• **Reading passage**:
----

There won't be many doing that to Jean Paul Gaultier's Arctic-inspired footwear with soles the depth and density of a kerb stone.
For his latest collection Gaultier has gone north, to the desolate wastelands of the Arctic Circle and Outer Mongolia, some of the most inhospitable places on earth.
The clothes were less bleak; on the surface the shiny satin oriental patterns intricately ornate, and underneath, warm and bulky.
Bjork, the Icelandic singer with the strangely discordant voice honed by glaciers, took part in the show and took on the mantle of Jean Paul Gaultier's new Madonna. However, she is a woman who embodies a different kind of individuality, more caring and less trashy.
Out she trudged on to the nuggets of fake snow, strewn about the concrete floors of the cavernous railway shed, hung with garlands of light bulbs, where the show was staged.
Keeping out the penetrating, bone-clenching cold of Gaultier's vision were real fur pelts and fake fur. The two were indistinguishable.

----

• **Requirement 1**:
Copy out the listing below from its first line up to and including the line containing "One of the keys", reproducing each line precisely.
• **Requirement 2**:
Extend the account of the Gaultier Arctic-inspired collection above, picking up after its final sentence.

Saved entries
----

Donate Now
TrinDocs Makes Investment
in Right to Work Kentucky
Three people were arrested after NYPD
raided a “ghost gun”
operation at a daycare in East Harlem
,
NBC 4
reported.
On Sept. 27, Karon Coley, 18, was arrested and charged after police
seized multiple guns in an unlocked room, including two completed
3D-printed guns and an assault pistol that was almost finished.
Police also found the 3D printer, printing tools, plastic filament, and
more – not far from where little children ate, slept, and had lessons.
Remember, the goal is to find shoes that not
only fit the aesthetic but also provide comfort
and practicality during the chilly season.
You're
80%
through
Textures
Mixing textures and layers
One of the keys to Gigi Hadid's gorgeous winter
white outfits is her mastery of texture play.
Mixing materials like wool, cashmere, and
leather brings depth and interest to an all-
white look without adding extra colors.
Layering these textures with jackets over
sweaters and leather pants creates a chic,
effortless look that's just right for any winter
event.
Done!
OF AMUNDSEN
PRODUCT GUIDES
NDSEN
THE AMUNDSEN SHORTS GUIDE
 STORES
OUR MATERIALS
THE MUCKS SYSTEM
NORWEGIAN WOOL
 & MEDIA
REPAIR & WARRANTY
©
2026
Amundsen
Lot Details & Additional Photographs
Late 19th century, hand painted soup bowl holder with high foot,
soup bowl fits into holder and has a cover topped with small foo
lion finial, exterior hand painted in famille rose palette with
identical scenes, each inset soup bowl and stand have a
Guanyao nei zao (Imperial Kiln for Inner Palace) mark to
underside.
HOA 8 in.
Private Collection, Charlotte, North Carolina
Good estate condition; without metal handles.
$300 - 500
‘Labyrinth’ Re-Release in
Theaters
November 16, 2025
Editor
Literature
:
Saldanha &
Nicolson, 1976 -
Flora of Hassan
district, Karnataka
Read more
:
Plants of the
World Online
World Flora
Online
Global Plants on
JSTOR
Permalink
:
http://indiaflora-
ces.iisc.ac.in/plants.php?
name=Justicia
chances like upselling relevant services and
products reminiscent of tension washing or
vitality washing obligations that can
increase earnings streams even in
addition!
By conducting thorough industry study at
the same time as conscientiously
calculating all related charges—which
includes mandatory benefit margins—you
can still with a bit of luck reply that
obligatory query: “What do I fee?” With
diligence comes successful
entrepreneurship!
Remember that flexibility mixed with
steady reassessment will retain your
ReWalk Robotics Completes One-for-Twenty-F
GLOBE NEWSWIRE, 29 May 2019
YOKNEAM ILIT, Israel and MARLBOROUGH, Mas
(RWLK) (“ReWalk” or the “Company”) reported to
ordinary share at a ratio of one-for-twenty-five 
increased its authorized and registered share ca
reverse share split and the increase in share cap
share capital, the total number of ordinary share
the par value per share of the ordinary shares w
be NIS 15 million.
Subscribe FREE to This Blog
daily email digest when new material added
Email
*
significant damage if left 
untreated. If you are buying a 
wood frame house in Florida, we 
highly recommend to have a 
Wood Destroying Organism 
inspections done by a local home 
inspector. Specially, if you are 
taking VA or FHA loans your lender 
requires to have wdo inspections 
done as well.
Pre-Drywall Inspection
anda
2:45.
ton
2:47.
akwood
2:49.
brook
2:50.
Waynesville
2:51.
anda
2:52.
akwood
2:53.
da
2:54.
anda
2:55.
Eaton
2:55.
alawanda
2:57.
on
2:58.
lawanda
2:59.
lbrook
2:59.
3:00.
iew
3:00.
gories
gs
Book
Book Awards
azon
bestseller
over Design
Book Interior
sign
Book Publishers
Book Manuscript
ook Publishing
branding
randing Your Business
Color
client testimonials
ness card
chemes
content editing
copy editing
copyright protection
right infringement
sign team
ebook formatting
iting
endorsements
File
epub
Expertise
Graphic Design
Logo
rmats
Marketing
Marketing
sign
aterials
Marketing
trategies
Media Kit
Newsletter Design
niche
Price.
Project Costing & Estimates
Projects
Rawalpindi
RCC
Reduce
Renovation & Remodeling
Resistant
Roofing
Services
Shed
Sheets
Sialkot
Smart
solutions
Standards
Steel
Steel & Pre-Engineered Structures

----

• **Exercise answer 1**:
Donate Now
TrinDocs Makes Investment
in Right to Work Kentucky
Three people were arrested after NYPD
raided a “ghost gun”
operation at a daycare in East Harlem
,
NBC 4
reported.
On Sept. 27, Karon Coley, 18, was arrested and charged after police
seized multiple guns in an unlocked room, including two completed
3D-printed guns and an assault pistol that was almost finished.
Police also found the 3D printer, printing tools, plastic filament, and
more – not far from where little children ate, slept, and had lessons.
Remember, the goal is to find shoes that not
only fit the aesthetic but also provide comfort
and practicality during the chilly season.
You're
80%
through
Textures
Mixing textures and layers
One of the keys to Gigi Hadid's gorgeous winter

• **Exercise answer 2**:
Faces were buried deep in haloes of fur-trimmed hoods and bodies muffled in thick wool blankets. Peasant skirts with accordion pleats hung over satin pants, the whole wrapped up in dragon or bull's head- embossed anoraks.
A Russian constructivist emblem, of the letters JPG, emblazoned hulking tunics. And to lighten the evening, which lasts all afternoon in the frozen North, came thick candles stuck into the plaited hair, their sputtering wicks lending tiny warming flames to an immense collection.
In the last few seasons, Gaultier has sent his customers all over the world, on trips to the Wailing Wall with a collection for latter-day Hasidic Jews and then last time it was India and Eastern punks.
Where next? Anywhere seems possible on the Gaultier gravy train.